Minimum Wage Maximum Folly

Economic theory is quite simple but yields powerful predictions. You don't have to be an economist to understand economics. It's easy. Say you commissioned me to do a study to make recommendations on how to eliminate Haitian poverty. Upon completion of the study I tell you what's needed is for the Haitian legislature to enact a $7.00 an hour minimum wage law. That way Haitians would no longer be poor. President Clinton and Department of Labor Secretary Robert Reich would probably compliment me on my findings, but you'd probably say, "Williams, you are a fool." You'd be right. If higher miminum wages were an effective anti-poverty device world poverty would have been eliminated ages ago.

Minimum wage proponents say higher minimum wages won't cause unemployment. The first fundamental law of demand, to which there are no exceptions, says when prices rise people tend to buy less and when they fall people tend to buy more. When beef prices rise we buy less. When interest rates rise we take out fewer mortgages. After all if people didn't respond that way sellers could charge any price they wanted and we'd still buy it. Labor services are no different. When its price exceeds its value - what labor can produce - employers will buy less of it and seek substitutes. Among those substitutes are automation, moving to a lower wage country and customer self-service.

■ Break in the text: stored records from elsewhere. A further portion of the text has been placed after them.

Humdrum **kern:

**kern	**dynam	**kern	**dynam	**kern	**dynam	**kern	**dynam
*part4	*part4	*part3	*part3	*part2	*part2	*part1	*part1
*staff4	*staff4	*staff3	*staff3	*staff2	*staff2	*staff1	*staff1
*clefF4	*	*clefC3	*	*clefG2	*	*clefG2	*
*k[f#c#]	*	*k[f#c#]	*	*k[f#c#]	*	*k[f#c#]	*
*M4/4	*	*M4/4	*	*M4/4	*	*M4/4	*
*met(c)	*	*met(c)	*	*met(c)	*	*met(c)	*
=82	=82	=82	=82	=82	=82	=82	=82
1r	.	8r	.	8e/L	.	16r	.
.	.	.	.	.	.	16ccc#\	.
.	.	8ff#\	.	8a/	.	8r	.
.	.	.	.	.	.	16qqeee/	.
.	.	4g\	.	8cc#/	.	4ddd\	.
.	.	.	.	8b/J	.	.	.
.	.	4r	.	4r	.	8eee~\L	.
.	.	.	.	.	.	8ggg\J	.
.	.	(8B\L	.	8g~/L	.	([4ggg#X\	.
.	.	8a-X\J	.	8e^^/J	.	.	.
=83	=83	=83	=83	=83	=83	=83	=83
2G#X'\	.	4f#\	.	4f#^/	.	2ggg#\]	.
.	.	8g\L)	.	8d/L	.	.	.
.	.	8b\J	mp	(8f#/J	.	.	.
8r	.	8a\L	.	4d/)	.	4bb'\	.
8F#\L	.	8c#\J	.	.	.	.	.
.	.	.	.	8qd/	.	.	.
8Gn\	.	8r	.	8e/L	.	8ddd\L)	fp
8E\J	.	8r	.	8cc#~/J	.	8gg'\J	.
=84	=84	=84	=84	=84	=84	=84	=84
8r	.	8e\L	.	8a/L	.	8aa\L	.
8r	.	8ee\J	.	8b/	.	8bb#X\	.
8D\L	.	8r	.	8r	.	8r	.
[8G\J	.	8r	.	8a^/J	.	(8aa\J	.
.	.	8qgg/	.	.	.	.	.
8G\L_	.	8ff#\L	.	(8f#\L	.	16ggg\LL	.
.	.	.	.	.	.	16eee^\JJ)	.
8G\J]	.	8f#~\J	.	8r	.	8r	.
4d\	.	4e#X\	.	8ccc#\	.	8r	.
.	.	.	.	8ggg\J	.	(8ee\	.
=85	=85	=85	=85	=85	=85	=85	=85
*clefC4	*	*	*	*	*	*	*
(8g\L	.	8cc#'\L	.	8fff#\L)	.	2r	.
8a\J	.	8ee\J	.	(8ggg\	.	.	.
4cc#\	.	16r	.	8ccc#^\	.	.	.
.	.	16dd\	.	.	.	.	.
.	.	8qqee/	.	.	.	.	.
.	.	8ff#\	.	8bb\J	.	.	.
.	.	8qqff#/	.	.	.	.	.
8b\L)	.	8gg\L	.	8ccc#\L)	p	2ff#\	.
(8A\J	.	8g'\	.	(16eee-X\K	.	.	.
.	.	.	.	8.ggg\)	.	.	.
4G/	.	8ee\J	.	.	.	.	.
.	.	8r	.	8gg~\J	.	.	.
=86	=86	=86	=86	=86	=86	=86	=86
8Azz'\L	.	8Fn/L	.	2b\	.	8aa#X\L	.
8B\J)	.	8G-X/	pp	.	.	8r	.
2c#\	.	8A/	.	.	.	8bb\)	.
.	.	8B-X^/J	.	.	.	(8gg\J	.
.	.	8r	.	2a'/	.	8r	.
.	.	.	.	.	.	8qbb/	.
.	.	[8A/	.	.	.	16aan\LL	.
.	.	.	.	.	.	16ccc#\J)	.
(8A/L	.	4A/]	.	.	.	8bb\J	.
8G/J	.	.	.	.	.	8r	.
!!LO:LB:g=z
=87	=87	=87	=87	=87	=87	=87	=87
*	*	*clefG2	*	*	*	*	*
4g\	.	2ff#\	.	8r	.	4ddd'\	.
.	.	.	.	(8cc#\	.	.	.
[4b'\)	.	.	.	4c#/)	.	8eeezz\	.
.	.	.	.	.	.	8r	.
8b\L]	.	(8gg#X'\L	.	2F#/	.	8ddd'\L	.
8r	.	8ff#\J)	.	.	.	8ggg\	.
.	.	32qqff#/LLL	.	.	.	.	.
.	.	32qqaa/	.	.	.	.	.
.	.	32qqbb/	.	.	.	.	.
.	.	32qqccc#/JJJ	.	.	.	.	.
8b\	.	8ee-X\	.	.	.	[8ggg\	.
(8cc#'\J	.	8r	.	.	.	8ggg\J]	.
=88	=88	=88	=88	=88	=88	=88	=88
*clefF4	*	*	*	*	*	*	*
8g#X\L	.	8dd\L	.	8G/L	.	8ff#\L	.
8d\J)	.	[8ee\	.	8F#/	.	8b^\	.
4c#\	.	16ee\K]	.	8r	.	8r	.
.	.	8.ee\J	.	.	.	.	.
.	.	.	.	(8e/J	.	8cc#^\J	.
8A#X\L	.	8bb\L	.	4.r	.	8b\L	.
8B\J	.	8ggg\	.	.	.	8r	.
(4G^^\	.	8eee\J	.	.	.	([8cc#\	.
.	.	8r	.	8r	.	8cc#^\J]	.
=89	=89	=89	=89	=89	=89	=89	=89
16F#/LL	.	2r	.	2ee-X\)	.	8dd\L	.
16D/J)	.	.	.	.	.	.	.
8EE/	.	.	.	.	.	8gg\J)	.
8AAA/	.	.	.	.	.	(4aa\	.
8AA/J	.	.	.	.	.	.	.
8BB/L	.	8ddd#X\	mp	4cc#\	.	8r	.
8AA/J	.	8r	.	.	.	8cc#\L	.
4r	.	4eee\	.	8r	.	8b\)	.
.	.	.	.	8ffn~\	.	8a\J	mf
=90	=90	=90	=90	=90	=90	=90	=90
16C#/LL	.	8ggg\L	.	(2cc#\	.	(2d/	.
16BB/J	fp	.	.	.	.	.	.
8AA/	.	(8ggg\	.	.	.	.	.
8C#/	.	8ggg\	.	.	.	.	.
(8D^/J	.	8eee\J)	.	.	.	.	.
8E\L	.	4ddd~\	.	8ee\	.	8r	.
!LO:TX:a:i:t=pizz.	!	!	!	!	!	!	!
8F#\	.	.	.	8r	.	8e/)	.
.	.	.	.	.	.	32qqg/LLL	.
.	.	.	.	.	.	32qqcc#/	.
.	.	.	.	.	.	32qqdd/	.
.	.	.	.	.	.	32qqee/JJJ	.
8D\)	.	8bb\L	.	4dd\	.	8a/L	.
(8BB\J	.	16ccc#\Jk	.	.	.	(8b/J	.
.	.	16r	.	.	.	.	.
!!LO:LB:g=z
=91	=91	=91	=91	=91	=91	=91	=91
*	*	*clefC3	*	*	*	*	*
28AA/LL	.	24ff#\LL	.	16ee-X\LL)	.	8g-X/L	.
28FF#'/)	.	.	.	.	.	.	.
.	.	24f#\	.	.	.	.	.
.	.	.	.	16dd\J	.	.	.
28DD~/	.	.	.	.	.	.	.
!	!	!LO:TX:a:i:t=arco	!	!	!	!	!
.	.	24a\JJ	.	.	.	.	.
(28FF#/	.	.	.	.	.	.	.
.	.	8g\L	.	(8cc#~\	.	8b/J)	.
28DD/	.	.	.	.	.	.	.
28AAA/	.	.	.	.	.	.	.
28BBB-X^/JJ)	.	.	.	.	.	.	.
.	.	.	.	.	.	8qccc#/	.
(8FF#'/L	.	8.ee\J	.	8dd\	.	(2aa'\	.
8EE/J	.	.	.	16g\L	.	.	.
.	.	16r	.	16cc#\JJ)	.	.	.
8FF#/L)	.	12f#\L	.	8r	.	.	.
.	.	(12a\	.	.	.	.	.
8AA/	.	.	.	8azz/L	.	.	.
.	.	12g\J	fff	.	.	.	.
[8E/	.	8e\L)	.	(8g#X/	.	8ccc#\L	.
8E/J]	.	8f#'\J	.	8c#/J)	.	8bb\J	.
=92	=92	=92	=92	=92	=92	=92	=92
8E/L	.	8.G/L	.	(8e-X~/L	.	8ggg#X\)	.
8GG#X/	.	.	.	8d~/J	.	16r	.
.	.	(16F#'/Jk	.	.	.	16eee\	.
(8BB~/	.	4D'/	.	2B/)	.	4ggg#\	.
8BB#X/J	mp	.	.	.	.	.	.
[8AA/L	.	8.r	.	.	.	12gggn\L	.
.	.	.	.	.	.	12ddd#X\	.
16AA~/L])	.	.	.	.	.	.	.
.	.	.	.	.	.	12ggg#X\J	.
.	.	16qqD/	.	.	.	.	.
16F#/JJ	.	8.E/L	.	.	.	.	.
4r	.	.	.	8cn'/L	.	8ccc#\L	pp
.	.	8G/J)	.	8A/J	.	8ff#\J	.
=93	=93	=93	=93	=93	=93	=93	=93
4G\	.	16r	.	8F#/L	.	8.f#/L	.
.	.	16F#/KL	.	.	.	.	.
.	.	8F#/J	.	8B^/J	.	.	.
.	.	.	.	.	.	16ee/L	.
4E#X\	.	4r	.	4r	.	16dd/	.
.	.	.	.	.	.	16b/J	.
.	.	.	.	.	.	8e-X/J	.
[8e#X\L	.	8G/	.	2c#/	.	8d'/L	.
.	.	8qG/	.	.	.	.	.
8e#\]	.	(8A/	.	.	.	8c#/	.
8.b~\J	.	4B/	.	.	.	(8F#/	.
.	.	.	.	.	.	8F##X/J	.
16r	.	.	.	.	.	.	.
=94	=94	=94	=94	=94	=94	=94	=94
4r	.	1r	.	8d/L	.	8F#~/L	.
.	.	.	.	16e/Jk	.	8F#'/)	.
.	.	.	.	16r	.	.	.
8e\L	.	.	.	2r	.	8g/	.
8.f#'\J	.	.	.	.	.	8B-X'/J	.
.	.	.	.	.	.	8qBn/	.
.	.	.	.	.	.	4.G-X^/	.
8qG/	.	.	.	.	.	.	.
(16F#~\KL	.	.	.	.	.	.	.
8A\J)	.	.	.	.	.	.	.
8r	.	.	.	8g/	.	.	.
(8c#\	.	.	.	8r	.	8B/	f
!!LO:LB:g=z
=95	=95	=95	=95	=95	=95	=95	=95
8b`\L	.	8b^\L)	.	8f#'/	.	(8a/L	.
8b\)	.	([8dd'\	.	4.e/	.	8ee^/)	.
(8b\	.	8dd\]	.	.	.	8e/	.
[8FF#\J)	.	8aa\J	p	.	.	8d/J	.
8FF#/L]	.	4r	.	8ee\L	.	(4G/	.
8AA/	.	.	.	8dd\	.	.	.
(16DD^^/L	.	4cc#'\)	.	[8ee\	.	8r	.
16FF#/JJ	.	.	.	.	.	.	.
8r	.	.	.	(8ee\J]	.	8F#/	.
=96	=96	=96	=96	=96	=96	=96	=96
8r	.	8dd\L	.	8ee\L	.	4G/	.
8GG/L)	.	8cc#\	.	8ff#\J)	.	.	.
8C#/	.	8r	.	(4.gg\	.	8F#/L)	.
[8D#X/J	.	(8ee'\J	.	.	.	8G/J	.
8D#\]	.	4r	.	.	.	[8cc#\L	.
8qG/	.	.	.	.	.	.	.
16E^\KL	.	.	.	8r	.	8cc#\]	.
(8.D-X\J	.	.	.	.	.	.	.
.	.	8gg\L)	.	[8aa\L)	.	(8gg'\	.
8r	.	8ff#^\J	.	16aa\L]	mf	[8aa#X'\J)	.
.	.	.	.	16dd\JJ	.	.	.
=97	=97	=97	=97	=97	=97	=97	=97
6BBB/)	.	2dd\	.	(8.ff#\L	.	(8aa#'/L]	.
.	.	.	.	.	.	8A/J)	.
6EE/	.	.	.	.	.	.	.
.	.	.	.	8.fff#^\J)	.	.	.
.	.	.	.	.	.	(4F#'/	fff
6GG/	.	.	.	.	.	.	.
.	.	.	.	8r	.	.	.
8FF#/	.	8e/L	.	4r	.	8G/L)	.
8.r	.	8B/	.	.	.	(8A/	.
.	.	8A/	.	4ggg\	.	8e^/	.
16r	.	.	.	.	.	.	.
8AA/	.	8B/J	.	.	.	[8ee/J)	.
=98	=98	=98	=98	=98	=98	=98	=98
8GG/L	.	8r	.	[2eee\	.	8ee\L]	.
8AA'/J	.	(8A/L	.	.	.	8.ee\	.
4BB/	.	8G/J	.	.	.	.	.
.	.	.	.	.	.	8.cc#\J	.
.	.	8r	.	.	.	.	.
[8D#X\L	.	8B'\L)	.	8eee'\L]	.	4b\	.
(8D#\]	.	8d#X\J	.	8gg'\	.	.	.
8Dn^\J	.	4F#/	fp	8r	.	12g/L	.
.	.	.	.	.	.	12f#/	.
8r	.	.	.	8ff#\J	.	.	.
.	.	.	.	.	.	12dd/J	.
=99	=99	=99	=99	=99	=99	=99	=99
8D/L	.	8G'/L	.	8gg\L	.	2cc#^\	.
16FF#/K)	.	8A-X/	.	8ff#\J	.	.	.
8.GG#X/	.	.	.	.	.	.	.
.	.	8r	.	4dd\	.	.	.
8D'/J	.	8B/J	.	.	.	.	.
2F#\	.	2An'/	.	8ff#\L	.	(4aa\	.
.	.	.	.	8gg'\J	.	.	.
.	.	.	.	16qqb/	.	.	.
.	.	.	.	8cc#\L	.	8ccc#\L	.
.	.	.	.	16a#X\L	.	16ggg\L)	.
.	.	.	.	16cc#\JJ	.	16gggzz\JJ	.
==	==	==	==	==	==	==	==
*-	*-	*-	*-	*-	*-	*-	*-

"Williams," you say, "but what can be done to raise people's wages?" Low wages are more a result of people being under productive rather than underpaid. They simply do not have the skills to produce and do things their fellow man highly values. Seldom do we find poor highly productive individuals or nations. Those who earn low wages tend to have low skills and education. Our challenge is how can we make these people more productive? Raising minimum wages will not raise worker productivity; however, it can sabotage worker potential to acquire higher productivity.

Put yourself in the place of an employer and ask: if I must pay Clinton's minimum wage of $5.15 per hour, does it pay me to hire a worker so unfortunate as to have skills enabling him to produce only $3.00 an hour worth of value? Most employers would see that as a losing economic proposition and wouldn't hire such a worker. Therefore, a major impact of the minimum wage law is to discriminate against the employment of low skilled workers. The denial of a job makes the disadvantages of low skilled workers more permanent. After all one of the most important means to higher skills is to be employed in the first place and receive on-the-job training and learn about other opportunities.

Among academic economists there is little or no debate over the unemployment effects of minimum wages. Our only debate is the magnitude of unemployment. Close to 90 percent of academic economists agree minimum wages cause unemployment especially for teenagers, particularly black teenagers. Check it out yourself: introductory college textbooks in most sciences represent a distillation of what constitutes a broad consensus in the field. Virtually all economic textbooks, that say something about minimum wages, conclude it causes unemployment.

People working at or near the minimum wage are exercising their best known alternative. Even though their income is meager we shouldn't destroy that alternative just so we can feel good. The minimum wage and other regulations help explain why today's underclass has taken on a permanency not typical of yesteryear. I'm with Majority Leader, Congressman Dick Armey. The minimum wage law is evil legislation and deserving of repeal altogether.